▶ **REQUIREMENT**: All of the records must come back exactly as they were given.

▶ **INFORMATION SUPPLIED**:

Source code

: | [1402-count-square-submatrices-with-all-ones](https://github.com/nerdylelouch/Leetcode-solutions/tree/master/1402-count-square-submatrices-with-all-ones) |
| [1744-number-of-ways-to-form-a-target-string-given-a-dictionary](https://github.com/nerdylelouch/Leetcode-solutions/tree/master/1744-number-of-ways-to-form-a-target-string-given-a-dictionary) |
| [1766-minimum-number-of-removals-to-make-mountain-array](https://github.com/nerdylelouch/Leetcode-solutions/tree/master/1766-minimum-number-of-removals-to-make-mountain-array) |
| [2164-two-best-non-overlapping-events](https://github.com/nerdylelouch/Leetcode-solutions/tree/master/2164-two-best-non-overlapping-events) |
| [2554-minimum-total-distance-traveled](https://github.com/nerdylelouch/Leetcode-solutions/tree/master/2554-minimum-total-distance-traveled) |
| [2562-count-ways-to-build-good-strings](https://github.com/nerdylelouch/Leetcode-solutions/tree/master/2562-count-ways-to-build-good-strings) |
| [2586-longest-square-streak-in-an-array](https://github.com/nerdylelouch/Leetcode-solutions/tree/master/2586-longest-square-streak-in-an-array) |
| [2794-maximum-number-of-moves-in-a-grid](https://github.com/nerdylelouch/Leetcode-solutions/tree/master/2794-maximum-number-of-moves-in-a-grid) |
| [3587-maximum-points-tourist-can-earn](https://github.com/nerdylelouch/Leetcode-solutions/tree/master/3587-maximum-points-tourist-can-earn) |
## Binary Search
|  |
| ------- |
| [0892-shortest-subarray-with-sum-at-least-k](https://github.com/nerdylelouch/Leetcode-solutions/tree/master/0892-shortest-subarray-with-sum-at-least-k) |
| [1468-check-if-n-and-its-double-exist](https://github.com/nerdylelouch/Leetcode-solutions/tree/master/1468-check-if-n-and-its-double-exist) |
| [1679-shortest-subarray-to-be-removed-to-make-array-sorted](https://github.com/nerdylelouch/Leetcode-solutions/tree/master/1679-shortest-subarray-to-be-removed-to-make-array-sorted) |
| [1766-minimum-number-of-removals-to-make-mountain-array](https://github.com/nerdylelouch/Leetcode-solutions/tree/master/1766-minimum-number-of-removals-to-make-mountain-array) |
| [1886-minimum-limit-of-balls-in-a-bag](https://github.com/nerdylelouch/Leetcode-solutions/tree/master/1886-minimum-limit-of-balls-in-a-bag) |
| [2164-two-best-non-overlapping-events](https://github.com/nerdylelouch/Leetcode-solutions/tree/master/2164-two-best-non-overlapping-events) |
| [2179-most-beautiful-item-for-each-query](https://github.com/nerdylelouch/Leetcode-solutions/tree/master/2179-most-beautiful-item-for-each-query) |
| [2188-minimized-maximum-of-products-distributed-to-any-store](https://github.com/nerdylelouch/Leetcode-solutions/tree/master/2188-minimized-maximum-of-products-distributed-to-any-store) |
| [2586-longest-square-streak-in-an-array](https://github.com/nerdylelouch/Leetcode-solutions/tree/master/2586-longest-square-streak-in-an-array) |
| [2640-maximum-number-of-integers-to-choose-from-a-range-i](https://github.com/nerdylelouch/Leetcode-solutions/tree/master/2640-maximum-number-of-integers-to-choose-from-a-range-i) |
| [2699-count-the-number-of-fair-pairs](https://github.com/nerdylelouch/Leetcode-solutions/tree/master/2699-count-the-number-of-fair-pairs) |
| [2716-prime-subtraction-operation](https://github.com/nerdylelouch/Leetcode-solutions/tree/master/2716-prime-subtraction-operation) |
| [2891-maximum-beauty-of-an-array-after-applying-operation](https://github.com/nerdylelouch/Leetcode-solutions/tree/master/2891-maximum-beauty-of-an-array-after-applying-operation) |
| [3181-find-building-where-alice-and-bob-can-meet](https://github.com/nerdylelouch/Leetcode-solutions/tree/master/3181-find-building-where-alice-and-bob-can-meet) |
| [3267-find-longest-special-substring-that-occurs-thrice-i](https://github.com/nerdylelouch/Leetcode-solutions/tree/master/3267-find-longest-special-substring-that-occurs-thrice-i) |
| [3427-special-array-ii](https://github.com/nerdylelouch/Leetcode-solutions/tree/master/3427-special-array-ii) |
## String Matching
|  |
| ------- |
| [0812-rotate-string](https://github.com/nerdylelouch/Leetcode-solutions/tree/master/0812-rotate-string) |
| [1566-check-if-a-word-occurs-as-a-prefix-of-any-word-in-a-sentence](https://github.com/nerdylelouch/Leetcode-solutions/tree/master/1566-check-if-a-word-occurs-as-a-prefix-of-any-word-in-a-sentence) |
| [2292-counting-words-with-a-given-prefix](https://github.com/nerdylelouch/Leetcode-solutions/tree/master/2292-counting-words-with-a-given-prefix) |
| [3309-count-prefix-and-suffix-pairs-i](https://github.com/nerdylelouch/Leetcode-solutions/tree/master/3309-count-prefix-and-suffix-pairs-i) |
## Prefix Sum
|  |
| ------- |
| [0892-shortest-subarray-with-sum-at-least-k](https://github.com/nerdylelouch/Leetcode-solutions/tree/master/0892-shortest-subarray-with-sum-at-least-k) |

▶ **SOLUTION FOR THIS EXERCISE**:
Source code

: | [1402-count-square-submatrices-with-all-ones](https://github.com/nerdylelouch/Leetcode-solutions/tree/master/1402-count-square-submatrices-with-all-ones) |
| [1744-number-of-ways-to-form-a-target-string-given-a-dictionary](https://github.com/nerdylelouch/Leetcode-solutions/tree/master/1744-number-of-ways-to-form-a-target-string-given-a-dictionary) |
| [1766-minimum-number-of-removals-to-make-mountain-array](https://github.com/nerdylelouch/Leetcode-solutions/tree/master/1766-minimum-number-of-removals-to-make-mountain-array) |
| [2164-two-best-non-overlapping-events](https://github.com/nerdylelouch/Leetcode-solutions/tree/master/2164-two-best-non-overlapping-events) |
| [2554-minimum-total-distance-traveled](https://github.com/nerdylelouch/Leetcode-solutions/tree/master/2554-minimum-total-distance-traveled) |
| [2562-count-ways-to-build-good-strings](https://github.com/nerdylelouch/Leetcode-solutions/tree/master/2562-count-ways-to-build-good-strings) |
| [2586-longest-square-streak-in-an-array](https://github.com/nerdylelouch/Leetcode-solutions/tree/master/2586-longest-square-streak-in-an-array) |
| [2794-maximum-number-of-moves-in-a-grid](https://github.com/nerdylelouch/Leetcode-solutions/tree/master/2794-maximum-number-of-moves-in-a-grid) |
| [3587-maximum-points-tourist-can-earn](https://github.com/nerdylelouch/Leetcode-solutions/tree/master/3587-maximum-points-tourist-can-earn) |
## Binary Search
|  |
| ------- |
| [0892-shortest-subarray-with-sum-at-least-k](https://github.com/nerdylelouch/Leetcode-solutions/tree/master/0892-shortest-subarray-with-sum-at-least-k) |
| [1468-check-if-n-and-its-double-exist](https://github.com/nerdylelouch/Leetcode-solutions/tree/master/1468-check-if-n-and-its-double-exist) |
| [1679-shortest-subarray-to-be-removed-to-make-array-sorted](https://github.com/nerdylelouch/Leetcode-solutions/tree/master/1679-shortest-subarray-to-be-removed-to-make-array-sorted) |
| [1766-minimum-number-of-removals-to-make-mountain-array](https://github.com/nerdylelouch/Leetcode-solutions/tree/master/1766-minimum-number-of-removals-to-make-mountain-array) |
| [1886-minimum-limit-of-balls-in-a-bag](https://github.com/nerdylelouch/Leetcode-solutions/tree/master/1886-minimum-limit-of-balls-in-a-bag) |
| [2164-two-best-non-overlapping-events](https://github.com/nerdylelouch/Leetcode-solutions/tree/master/2164-two-best-non-overlapping-events) |
| [2179-most-beautiful-item-for-each-query](https://github.com/nerdylelouch/Leetcode-solutions/tree/master/2179-most-beautiful-item-for-each-query) |
| [2188-minimized-maximum-of-products-distributed-to-any-store](https://github.com/nerdylelouch/Leetcode-solutions/tree/master/2188-minimized-maximum-of-products-distributed-to-any-store) |
| [2586-longest-square-streak-in-an-array](https://github.com/nerdylelouch/Leetcode-solutions/tree/master/2586-longest-square-streak-in-an-array) |
| [2640-maximum-number-of-integers-to-choose-from-a-range-i](https://github.com/nerdylelouch/Leetcode-solutions/tree/master/2640-maximum-number-of-integers-to-choose-from-a-range-i) |
| [2699-count-the-number-of-fair-pairs](https://github.com/nerdylelouch/Leetcode-solutions/tree/master/2699-count-the-number-of-fair-pairs) |
| [2716-prime-subtraction-operation](https://github.com/nerdylelouch/Leetcode-solutions/tree/master/2716-prime-subtraction-operation) |
| [2891-maximum-beauty-of-an-array-after-applying-operation](https://github.com/nerdylelouch/Leetcode-solutions/tree/master/2891-maximum-beauty-of-an-array-after-applying-operation) |
| [3181-find-building-where-alice-and-bob-can-meet](https://github.com/nerdylelouch/Leetcode-solutions/tree/master/3181-find-building-where-alice-and-bob-can-meet) |
| [3267-find-longest-special-substring-that-occurs-thrice-i](https://github.com/nerdylelouch/Leetcode-solutions/tree/master/3267-find-longest-special-substring-that-occurs-thrice-i) |
| [3427-special-array-ii](https://github.com/nerdylelouch/Leetcode-solutions/tree/master/3427-special-array-ii) |
## String Matching
|  |
| ------- |
| [0812-rotate-string](https://github.com/nerdylelouch/Leetcode-solutions/tree/master/0812-rotate-string) |
| [1566-check-if-a-word-occurs-as-a-prefix-of-any-word-in-a-sentence](https://github.com/nerdylelouch/Leetcode-solutions/tree/master/1566-check-if-a-word-occurs-as-a-prefix-of-any-word-in-a-sentence) |
| [2292-counting-words-with-a-given-prefix](https://github.com/nerdylelouch/Leetcode-solutions/tree/master/2292-counting-words-with-a-given-prefix) |
| [3309-count-prefix-and-suffix-pairs-i](https://github.com/nerdylelouch/Leetcode-solutions/tree/master/3309-count-prefix-and-suffix-pairs-i) |
## Prefix Sum
|  |
| ------- |
| [0892-shortest-subarray-with-sum-at-least-k](https://github.com/nerdylelouch/Leetcode-solutions/tree/master/0892-shortest-subarray-with-sum-at-least-k) |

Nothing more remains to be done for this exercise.